**TASK DETAILS**
Every line containing the string "that" should be returned from the records.

[Bounding box prediction data]
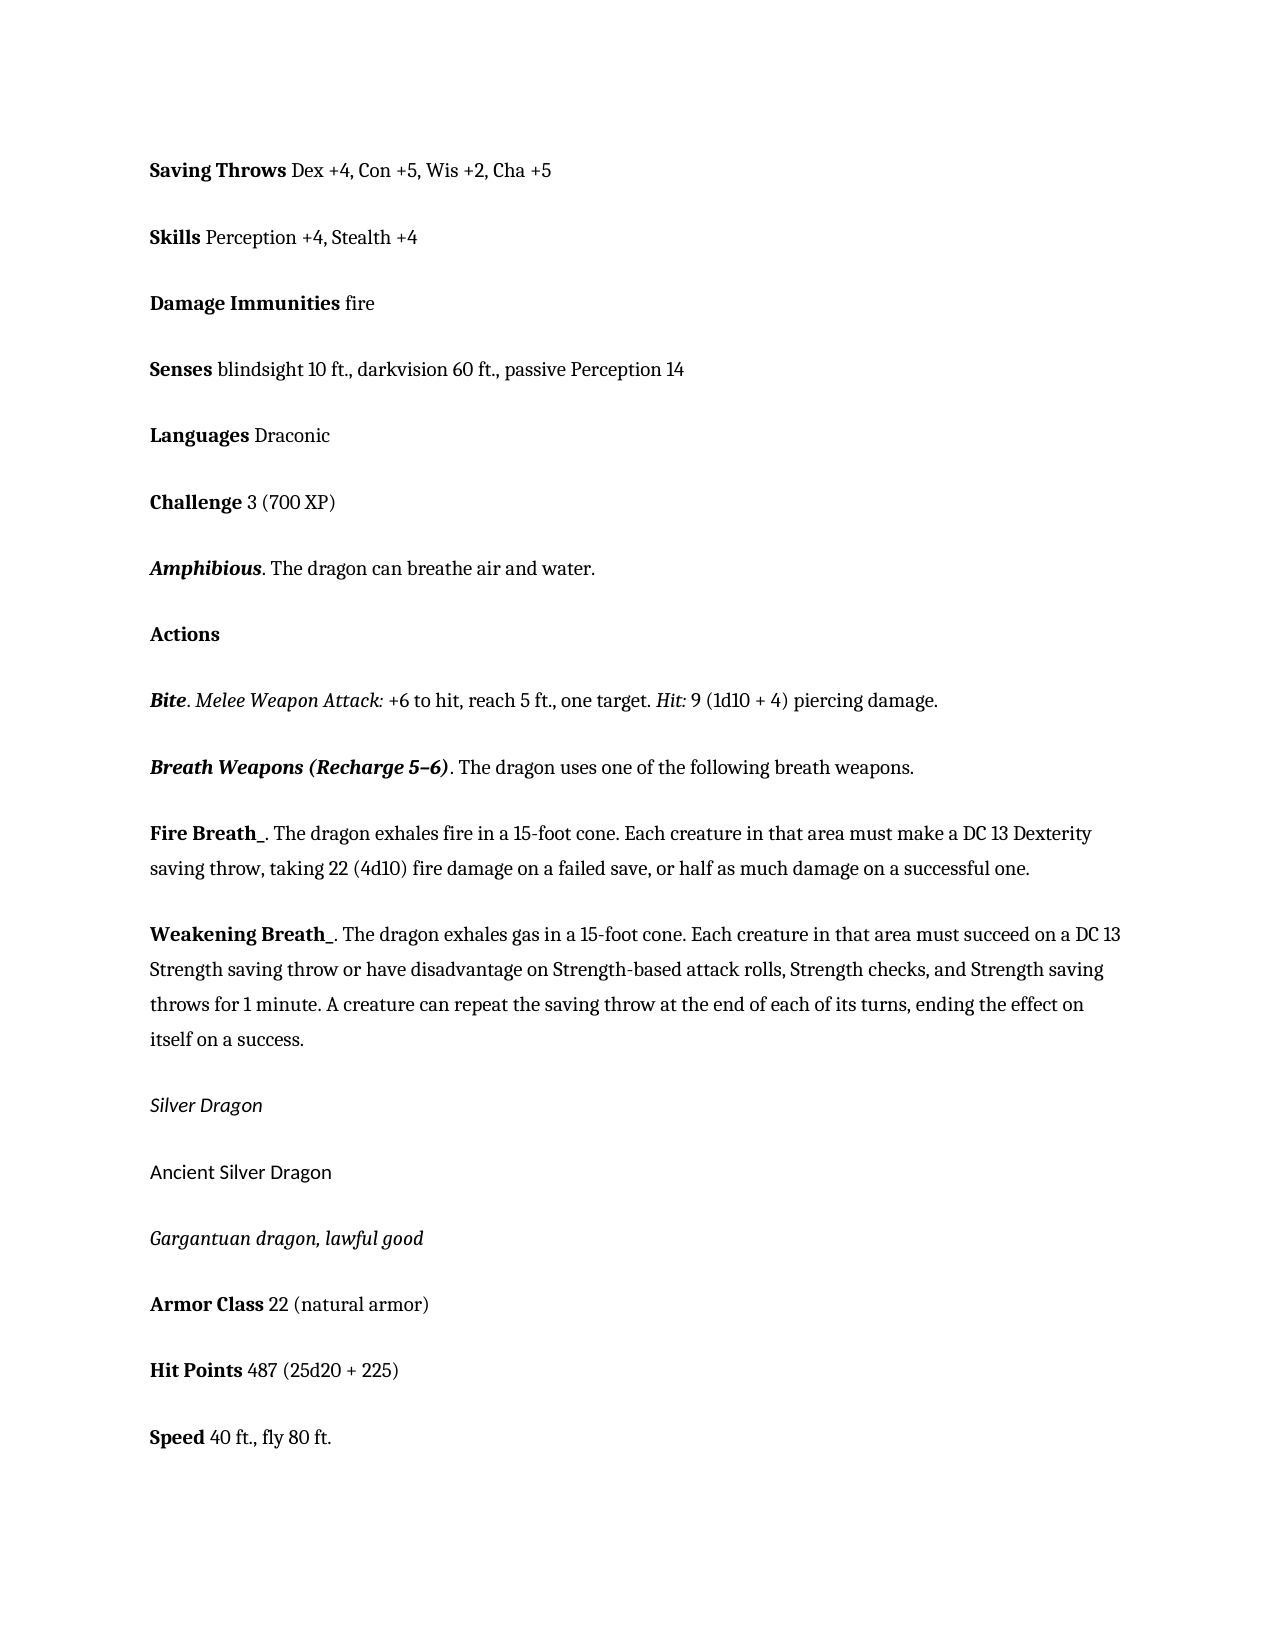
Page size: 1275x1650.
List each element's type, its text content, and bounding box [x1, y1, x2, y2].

text Actions [150, 614, 1125, 649]
text Saving Throws Dex +4, Con +5, Wis +2, Cha +5 [150, 150, 1125, 185]
text Bite. Melee Weapon Attack: +6 to hit, reach 5 ft., one target. Hit: 9 (1d10 + 4) piercing damage. [150, 680, 1125, 715]
text Amphibious. The dragon can breathe air and water. [150, 547, 1125, 582]
text Hit Points 487 (25d20 + 225) [150, 1350, 1125, 1385]
subtitle Silver Dragon [150, 1085, 1125, 1120]
text Damage Immunities fire [150, 282, 1125, 317]
text Senses blindsight 10 ft., darkvision 60 ft., passive Perception 14 [150, 349, 1125, 384]
text Speed 40 ft., fly 80 ft. [150, 1416, 1125, 1451]
subtitle Ancient Silver Dragon [150, 1151, 1125, 1186]
text Challenge 3 (700 XP) [150, 481, 1125, 516]
text Fire Breath_. The dragon exhales fire in a 15-foot cone. Each creature in that area must make a DC 13 Dexterity saving throw, taking 22 (4d10) fire damage on a failed save, or half as much damage on a successful one. [150, 812, 1125, 882]
text Breath Weapons (Recharge 5–6). The dragon uses one of the following breath weapons. [150, 746, 1125, 781]
text Languages Draconic [150, 415, 1125, 450]
text Weakening Breath_. The dragon exhales gas in a 15-foot cone. Each creature in that area must succeed on a DC 13 Strength saving throw or have disadvantage on Strength-based attack rolls, Strength checks, and Strength saving throws for 1 minute. A creature can repeat the saving throw at the end of each of its turns, ending the effect on itself on a success. [150, 914, 1125, 1054]
text Skills Perception +4, Stealth +4 [150, 216, 1125, 251]
text Gargantuan dragon, lawful good [150, 1217, 1125, 1252]
text Armor Class 22 (natural armor) [150, 1284, 1125, 1319]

**THE ANSWER**
text Fire Breath_. The dragon exhales fire in a 15-foot cone. Each creature in that area must make a DC 13 Dexterity saving throw, taking 22 (4d10) fire damage on a failed save, or half as much damage on a successful one. [150, 812, 1125, 882]
text Weakening Breath_. The dragon exhales gas in a 15-foot cone. Each creature in that area must succeed on a DC 13 Strength saving throw or have disadvantage on Strength-based attack rolls, Strength checks, and Strength saving throws for 1 minute. A creature can repeat the saving throw at the end of each of its turns, ending the effect on itself on a success. [150, 914, 1125, 1054]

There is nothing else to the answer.